## Written instruction
Reproduce the data below with every instance of "Discantus" replaced by "Cantus", leaving everything else unchanged and omitting the pictures.

## Input data
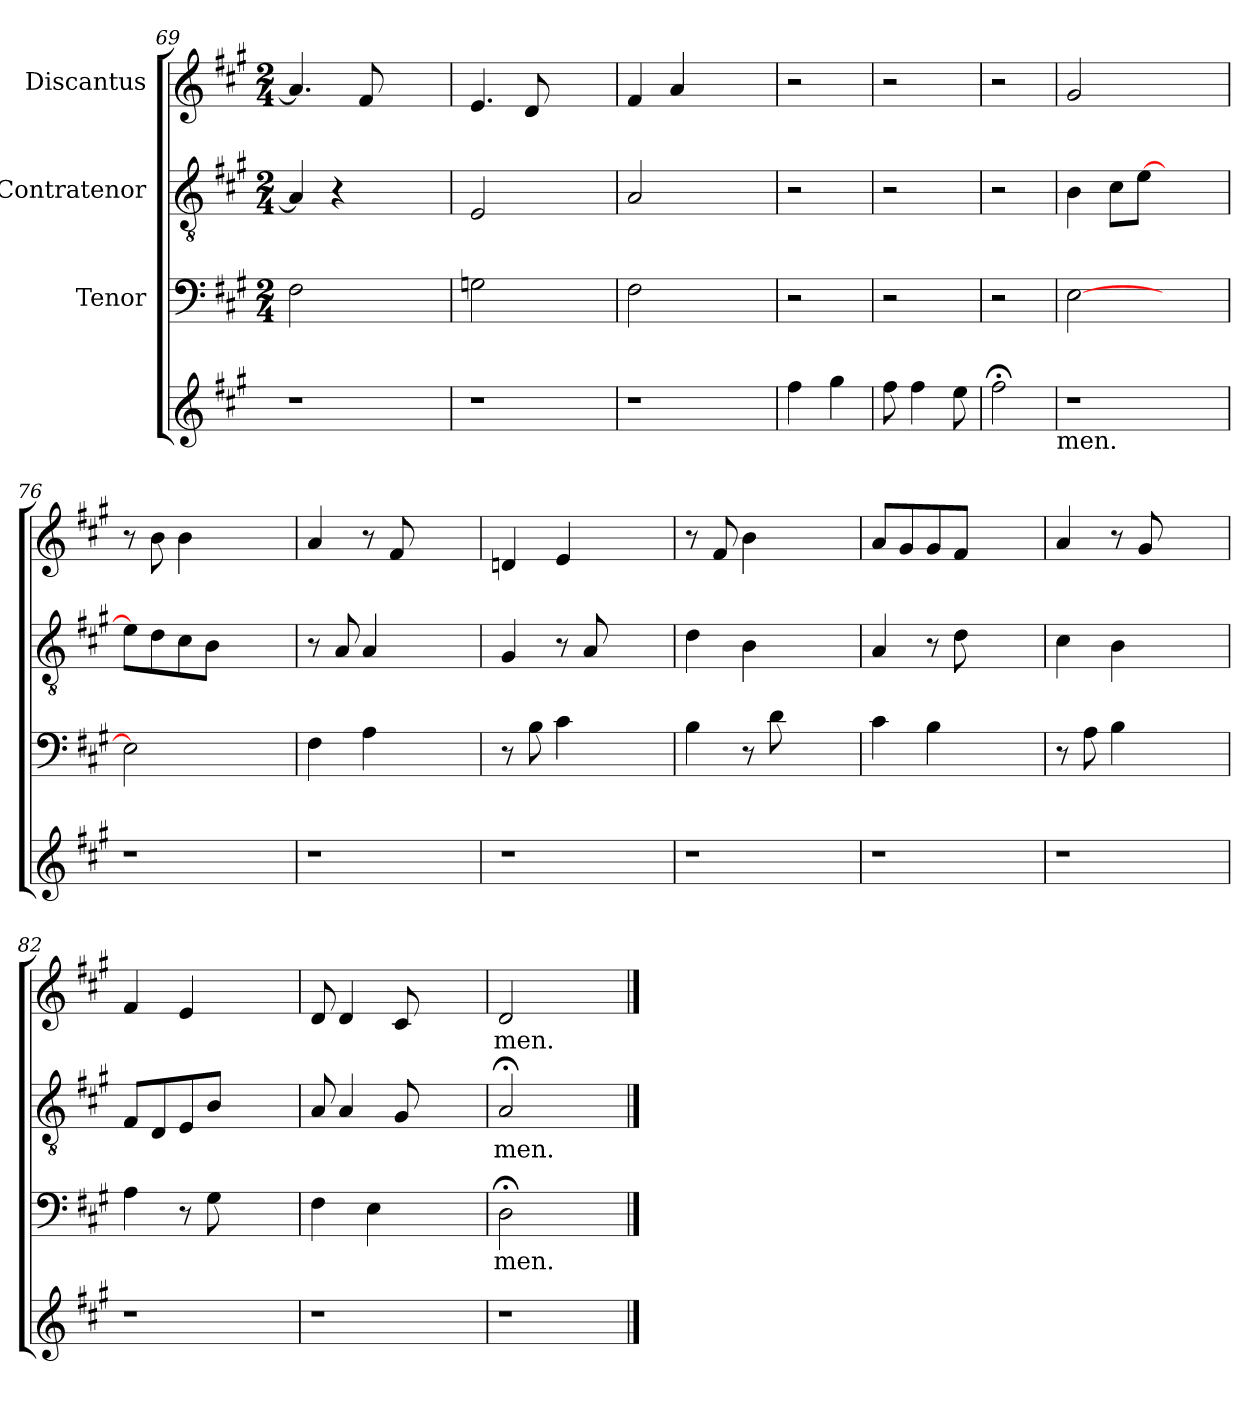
**kern	**kern	**text	**kern	**text	**kern	**text
*part4	*part3	*part3	*part2	*part2	*part1	*part1
*staff4	*staff3	*staff3	*staff2	*staff2	*staff1	*staff1
*	*I"Tenor	*	*I"Contratenor	*	*I"Discantus	*
*clefG2	*clefF4	*	*clefGv2	*	*clefG2	*
*k[f#c#g#]	*k[f#c#g#]	*	*k[f#c#g#]	*	*k[f#c#g#]	*
*A:	*A:	*	*A:	*	*A:	*
*	*M2/4	*	*M2/4	*	*M2/4	*
=69	=69	=69	=69	=69	=69	=69
1r	2F#\	.	4A/]	.	4.a/]	.
.	.	.	4r	.	.	.
.	.	.	.	.	8f#/	.
.	2ryy	.	2ryy	.	2ryy	.
=70	=70	=70	=70	=70	=70	=70
1r	2Gn\	.	2E/	.	4.e/	.
.	.	.	.	.	8d/	.
.	2ryy	.	2ryy	.	2ryy	.
=71	=71	=71	=71	=71	=71	=71
1r	2F#\	.	2A/	.	4f#/	.
.	.	.	.	.	4a/	.
.	2ryy	.	2ryy	.	2ryy	.
!!LO:LB:g=z
=72	=72	=72	=72	=72	=72	=72
4ff#\	2r	.	2r	.	2r	.
4gg#\	.	.	.	.	.	.
=73	=73	=73	=73	=73	=73	=73
8ff#\	2r	.	2r	.	2r	.
4ff#\	.	.	.	.	.	.
8ee\	.	.	.	.	.	.
=74	=74	=74	=74	=74	=74	=74
2ff#;<\	2r	.	2r	.	2r	.
!LO:TX:b:t=men.	!	!	!	!	!	!
!!LO:LB:g=z
=75	=75	=75	=75	=75	=75	=75
1r	[>2E\	.	4B\	.	2g#i/	.
.	.	.	8c#\L	.	.	.
.	.	.	[>8e\J	.	.	.
.	2ryy	.	2ryy	.	2ryy	.
=76	=76	=76	=76	=76	=76	=76
1r	2E\]	.	8e\L]	.	8r	.
.	.	.	8d\	.	8b\	.
.	.	.	8c#\	.	4b\	.
.	.	.	8B\J	.	.	.
.	2ryy	.	2ryy	.	2ryy	.
=77	=77	=77	=77	=77	=77	=77
1r	4F#\	.	8r	.	4a/	.
.	.	.	8A/	.	.	.
.	4A\	.	4A/	.	8r	.
.	.	.	.	.	8f#/	.
.	2ryy	.	2ryy	.	2ryy	.
=78	=78	=78	=78	=78	=78	=78
1r	8r	.	4G#i/	.	4dni/	.
.	8B\	.	.	.	.	.
.	4c#\	.	8r	.	4e/	.
.	.	.	8A/	.	.	.
.	2ryy	.	2ryy	.	2ryy	.
=79	=79	=79	=79	=79	=79	=79
1r	4B\	.	4d\	.	8r	.
.	.	.	.	.	8f#/	.
.	8r	.	4B\	.	4b\	.
.	8d\	.	.	.	.	.
.	2ryy	.	2ryy	.	2ryy	.
=80	=80	=80	=80	=80	=80	=80
1r	4c#\	.	4A/	.	8a/L	.
.	.	.	.	.	8g#/	.
.	4B\	.	8r	.	8g#/	.
.	.	.	8d\	.	8f#/J	.
.	2ryy	.	2ryy	.	2ryy	.
=81	=81	=81	=81	=81	=81	=81
1r	8r	.	4c#\	.	4a/	.
.	8A\	.	.	.	.	.
.	4B\	.	4B\	.	8r	.
.	.	.	.	.	8g#/	.
.	2ryy	.	2ryy	.	2ryy	.
=82	=82	=82	=82	=82	=82	=82
1r	4A\	.	8F#/L	.	4f#/	.
.	.	.	8D/	.	.	.
.	8r	.	8E/	.	4e/	.
.	8G#\	.	8B/J	.	.	.
.	2ryy	.	2ryy	.	2ryy	.
=83	=83	=83	=83	=83	=83	=83
1r	4F#\	.	8A/	.	8d/	.
.	.	.	4A/	.	4d/	.
.	4E\	.	.	.	.	.
.	.	.	8G#/	.	8c#/	.
.	2ryy	.	2ryy	.	2ryy	.
=84	=84	=84	=84	=84	=84	=84
!	!	!LO:LY:b	!	!LO:LY:b	!	!LO:LY:b
1r	2D;<\	-men.	2A;/	-men.	2d/	-men.
.	2ryy	.	2ryy	.	2ryy	.
==	==	==	==	==	==	==
*-	*-	*-	*-	*-	*-	*-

## Solved problem
**kern	**kern	**text	**kern	**text	**kern	**text
*part4	*part3	*part3	*part2	*part2	*part1	*part1
*staff4	*staff3	*staff3	*staff2	*staff2	*staff1	*staff1
*	*I"Tenor	*	*I"Contratenor	*	*I"Cantus	*
*clefG2	*clefF4	*	*clefGv2	*	*clefG2	*
*k[f#c#g#]	*k[f#c#g#]	*	*k[f#c#g#]	*	*k[f#c#g#]	*
*A:	*A:	*	*A:	*	*A:	*
*	*M2/4	*	*M2/4	*	*M2/4	*
=69	=69	=69	=69	=69	=69	=69
1r	2F#\	.	4A/]	.	4.a/]	.
.	.	.	4r	.	.	.
.	.	.	.	.	8f#/	.
.	2ryy	.	2ryy	.	2ryy	.
=70	=70	=70	=70	=70	=70	=70
1r	2Gn\	.	2E/	.	4.e/	.
.	.	.	.	.	8d/	.
.	2ryy	.	2ryy	.	2ryy	.
=71	=71	=71	=71	=71	=71	=71
1r	2F#\	.	2A/	.	4f#/	.
.	.	.	.	.	4a/	.
.	2ryy	.	2ryy	.	2ryy	.
!!LO:LB:g=z
=72	=72	=72	=72	=72	=72	=72
4ff#\	2r	.	2r	.	2r	.
4gg#\	.	.	.	.	.	.
=73	=73	=73	=73	=73	=73	=73
8ff#\	2r	.	2r	.	2r	.
4ff#\	.	.	.	.	.	.
8ee\	.	.	.	.	.	.
=74	=74	=74	=74	=74	=74	=74
2ff#;<\	2r	.	2r	.	2r	.
!LO:TX:b:t=men.	!	!	!	!	!	!
!!LO:LB:g=z
=75	=75	=75	=75	=75	=75	=75
1r	[>2E\	.	4B\	.	2g#i/	.
.	.	.	8c#\L	.	.	.
.	.	.	[>8e\J	.	.	.
.	2ryy	.	2ryy	.	2ryy	.
=76	=76	=76	=76	=76	=76	=76
1r	2E\]	.	8e\L]	.	8r	.
.	.	.	8d\	.	8b\	.
.	.	.	8c#\	.	4b\	.
.	.	.	8B\J	.	.	.
.	2ryy	.	2ryy	.	2ryy	.
=77	=77	=77	=77	=77	=77	=77
1r	4F#\	.	8r	.	4a/	.
.	.	.	8A/	.	.	.
.	4A\	.	4A/	.	8r	.
.	.	.	.	.	8f#/	.
.	2ryy	.	2ryy	.	2ryy	.
=78	=78	=78	=78	=78	=78	=78
1r	8r	.	4G#i/	.	4dni/	.
.	8B\	.	.	.	.	.
.	4c#\	.	8r	.	4e/	.
.	.	.	8A/	.	.	.
.	2ryy	.	2ryy	.	2ryy	.
=79	=79	=79	=79	=79	=79	=79
1r	4B\	.	4d\	.	8r	.
.	.	.	.	.	8f#/	.
.	8r	.	4B\	.	4b\	.
.	8d\	.	.	.	.	.
.	2ryy	.	2ryy	.	2ryy	.
=80	=80	=80	=80	=80	=80	=80
1r	4c#\	.	4A/	.	8a/L	.
.	.	.	.	.	8g#/	.
.	4B\	.	8r	.	8g#/	.
.	.	.	8d\	.	8f#/J	.
.	2ryy	.	2ryy	.	2ryy	.
=81	=81	=81	=81	=81	=81	=81
1r	8r	.	4c#\	.	4a/	.
.	8A\	.	.	.	.	.
.	4B\	.	4B\	.	8r	.
.	.	.	.	.	8g#/	.
.	2ryy	.	2ryy	.	2ryy	.
=82	=82	=82	=82	=82	=82	=82
1r	4A\	.	8F#/L	.	4f#/	.
.	.	.	8D/	.	.	.
.	8r	.	8E/	.	4e/	.
.	8G#\	.	8B/J	.	.	.
.	2ryy	.	2ryy	.	2ryy	.
=83	=83	=83	=83	=83	=83	=83
1r	4F#\	.	8A/	.	8d/	.
.	.	.	4A/	.	4d/	.
.	4E\	.	.	.	.	.
.	.	.	8G#/	.	8c#/	.
.	2ryy	.	2ryy	.	2ryy	.
=84	=84	=84	=84	=84	=84	=84
!	!	!LO:LY:b	!	!LO:LY:b	!	!LO:LY:b
1r	2D;<\	-men.	2A;/	-men.	2d/	-men.
.	2ryy	.	2ryy	.	2ryy	.
==	==	==	==	==	==	==
*-	*-	*-	*-	*-	*-	*-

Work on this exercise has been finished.